La petite maison d’éditions bretonne Gallmeister s’est fait une spécialité de découvrir et publier des auteurs nord-américains inconnus mais ayant produit des romans de grande qualité, souvent largement inspirés de l’immensité et de la rudesse du paysage que ce vaste continent a à offrir.
Cette réédition du roman de Mark Spragg n’échappe donc pas à la règle. Ne cherchez pas ici la moindre trame romanesque, le moindre récit linéaire qui nous conterait les aventures d’une cohorte de personnages.

Car ce dont il s’agit, c’est tout simplement de nous plonger au cœur de la vie quotidienne des membres d’un ranch, celui des « Sabres croisés », perdu en plein Wyoming. Un morceau du Nord des Etats-Unis où une immense plaine ventée vient buter sur des monts hostiles. La beauté des paysages y est époustouflante et la population d’une densité inversement proportionnelle à celle des chevaux et du bétail qui paissent au sein de pacages gigantesques.

Dans un ranch où la survie de l’exploitation comme des hommes et des bêtes se joue chaque jour, la journée commence dès quatre heures du matin, dans le froid intense. Un froid avec lequel il faut apprendre à vivre et à combattre car l’hiver il y fait fréquemment au-delà de moins trente degrés.

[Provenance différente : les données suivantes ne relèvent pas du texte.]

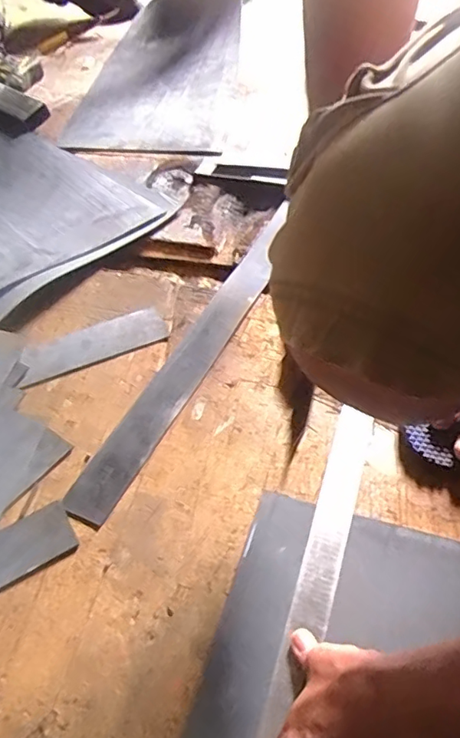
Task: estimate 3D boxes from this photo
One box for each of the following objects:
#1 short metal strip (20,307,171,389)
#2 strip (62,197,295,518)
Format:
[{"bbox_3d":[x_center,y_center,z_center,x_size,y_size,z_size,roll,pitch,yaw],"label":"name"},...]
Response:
[{"bbox_3d":[-0.160,-0.032,0.628,0.169,0.008,0.053,-22,54,-16],"label":"short metal strip"},{"bbox_3d":[-0.027,-0.040,0.633,0.052,0.009,0.494,22,55,16],"label":"strip"}]

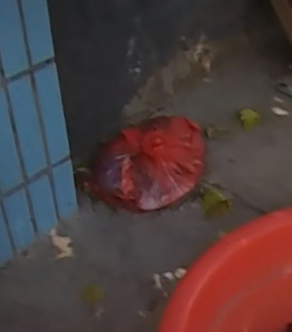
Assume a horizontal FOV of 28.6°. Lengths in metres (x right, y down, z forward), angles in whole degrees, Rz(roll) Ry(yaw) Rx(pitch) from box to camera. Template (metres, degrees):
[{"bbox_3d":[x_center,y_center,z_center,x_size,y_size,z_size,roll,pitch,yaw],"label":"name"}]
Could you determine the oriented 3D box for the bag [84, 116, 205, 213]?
[{"bbox_3d":[0.014,-0.026,1.248,0.286,0.137,0.185,-20,40,-22],"label":"bag"}]

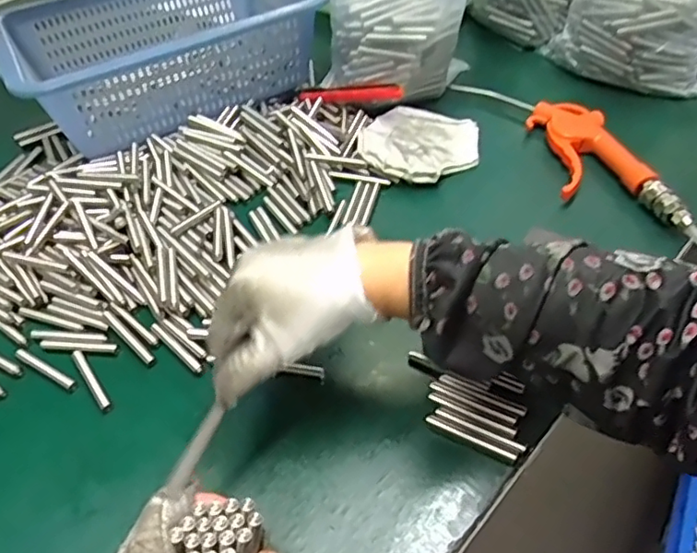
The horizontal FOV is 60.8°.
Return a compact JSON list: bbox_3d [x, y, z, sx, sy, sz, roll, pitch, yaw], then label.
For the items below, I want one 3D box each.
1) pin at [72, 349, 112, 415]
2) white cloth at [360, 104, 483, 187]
[{"bbox_3d":[-0.178,0.072,0.411,0.008,0.005,0.057,-33,54,-22],"label":"pin"},{"bbox_3d":[0.068,-0.128,0.561,0.104,0.022,0.110,17,52,19],"label":"white cloth"}]

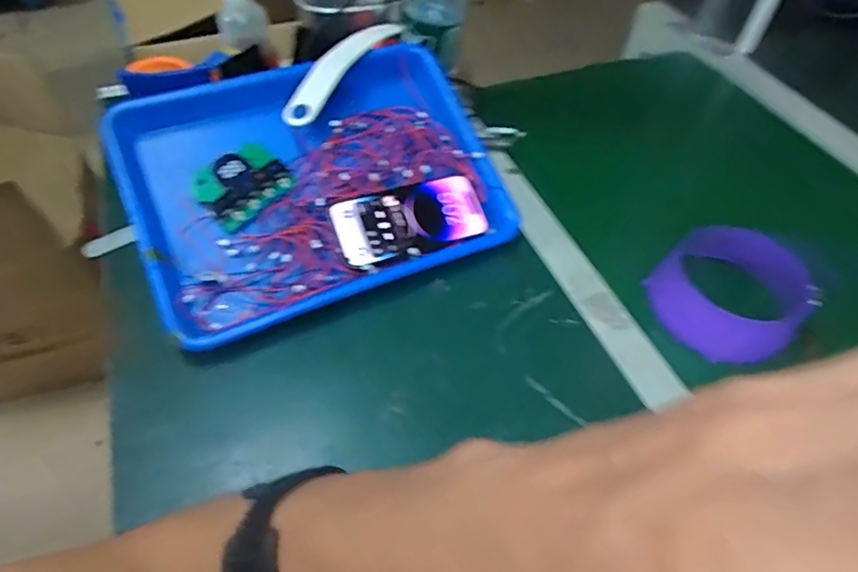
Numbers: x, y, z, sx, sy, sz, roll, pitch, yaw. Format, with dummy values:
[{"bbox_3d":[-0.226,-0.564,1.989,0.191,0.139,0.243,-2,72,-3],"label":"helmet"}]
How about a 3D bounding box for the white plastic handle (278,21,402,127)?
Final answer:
[{"bbox_3d":[-0.084,-0.241,0.577,0.034,0.030,0.217,22,53,14],"label":"white plastic handle"}]

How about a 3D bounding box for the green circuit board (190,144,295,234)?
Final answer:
[{"bbox_3d":[-0.177,-0.097,0.511,0.069,0.010,0.080,44,71,7],"label":"green circuit board"}]

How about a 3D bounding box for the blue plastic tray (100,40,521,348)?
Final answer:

Au fil d’une écriture profondément lyrique et sublime, Mark Spragg nous fait vivre de l’intérieur les mille et un dangers qui guettent à chaque instant. La traversée des rivières en crue qui font de régulières victimes parmi les hommes et les chevaux, la rencontre fortuite avec les ours qui vous égorgent d’un coup de patte, les parties de chasse conduites pour des riches citadins qui viennent s’abrutir d’alcool et d’émotions fortes sous la surveillance de gamins élevés à la dure et perchés sur un cheval dès leur plus jeune âge.

Loin de toute ville et de la civilisation, il faut tout apprendre par soi-même. A se soigner, à s’instruire, car manquer l’école distante va de soi lorsque les circonstances l’exigent, à survivre lorsqu’on est coincé par le blizzard mortel, à discuter les prix sur tout, à bricoler des guimbardes qui tiennent par le miracle du Saint-Esprit.

C’est tout cela que nous vivons profondément, avec la même intensité que ces pauvres hères pour lesquels la vie au ranch sert de vie tout court, sans famille, sans contact ou presque avec le reste des hommes dans un monde des années soixante où l’omniprésence du numérique n’avait pas rendu l’accès à tout ou presque quasi immédiat.

Un monde sauvage, puissant et rude magnifiquement rendu par l’écriture proche d’un Hemingway de Mark Spragg.